Alicia Ostriker has published seventeen volumes of poetry, including The Volcano and After; Waiting for the Light; The Old Woman, the Tulip, and the Dog; The Book of Life: Selected Jewish Poems 1979-2011; and The Imaginary Lover, winner of the William Carlos Williams Award. Her poetry has appeared in The New Yorker, American Poetry Review, The Atlantic, Paris Review, The Nation, The New Republic, Best American Poetry, the Pushcart Anthology, and many other journals and anthologies, and has been translated into numerous languages including Hebrew and Arabic. Her critical work includes the now-classic Stealing the Language: the Emergence of Women’s Poetry in America, and other books on American poetry and on the Bible. Ostriker was twice a National Book Award Finalist, and twice a National Jewish Book Award winner. Described by The Progressive as “America’s most fiercely honest poet,” her other honors include awards and fellowships from the NEA, the Guggenheim and Rockefeller foundations, the Poetry Society of America, and the San Francisco State Poetry Center. In 2015, she was elected Chancellor of the Academy of American Poets and in 2018, was named the New York State Poet Laureate. Ostriker has taught in the low-residency Poetry MFA program of Drew University and New England College. She lives in Princeton, NJ, is professor emerita of English at Rutgers University.

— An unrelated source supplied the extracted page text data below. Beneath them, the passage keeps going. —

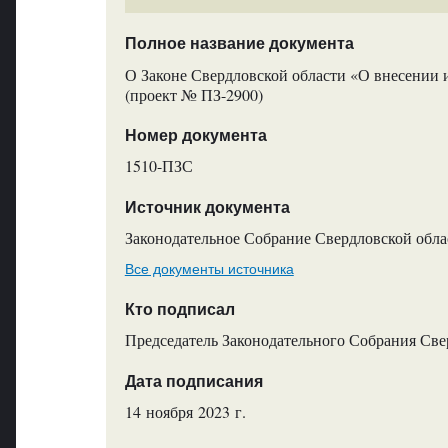
Полное название документа
О Законе Свердловской области «О внесении 
(проект № ПЗ-2900)
Номер документа
1510-ПЗС
Источник документа
Законодательное Собрание Свердловской обла
Все документы источника
Кто подписал
Председатель Законодательного Собрания Све
Дата подписания
14 ноября 2023 г.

Born to a Mexican mother and Jewish father, Rosebud Ben-Oni is the winner of 2019 Alice James Award for If This Is the Age We End Discovery, which received a Starred Review in Booklist and was a Finalist for the 2021 National Jewish Book Award in Poetry. She is also the author of turn around, BRXGHT XYXS (Get Fresh Books, 2019) and her chapbook 20 Atomic Sonnets. In May 2022, Paramount commissioned her video essay ‘My Judaism is a Wild Unplace’ for a campaign for Jewish Heritage Month, which appears on Paramount Network, MTV Networks, The Smithsonian Channel, VH1 and many others. Ben-Oni lives in New York City where she teaches poetry workshops at Catapult, The Speakeasy Project and UCLA Writers’ Program online. She writes weekly for The Kenyon Review blog.
Rachel Galvin is a poet, translator, and scholar. Her full-length poetry collections of poems include Uterotopia, (Persea Books, 2022; forthcoming), Elevated Threat Level, a finalist for the National Poetry Series, and Pulleys & Locomotion. She is the translator of Raymond Queneau’s Hitting the Streets, winner of the Scott Moncrieff Translation Prize, and co-translator of Oliverio Girondo’s Decals: Complete Early Poetry, a finalist for the National Translation Award. Her current translation project is supported by a National Endowment for the Arts Fellowship. Galvin’s work appears in journals and anthologies including Best American Experimental Writing 2020, Best American Poetry 2020, Bennington Review, Boston Review, Colorado Review, Fence, Gulf Coast, McSweeney’s, The Nation, The New Yorker, and Ploughshares. She is a co-founder of Outranspo, a creative translation collective (outranspo.com), and is Associate Professor of English and Comparative Literature at the University of Chicago, where she also teaches in the Creative Writing Program and is the faculty lead for Translation Studies.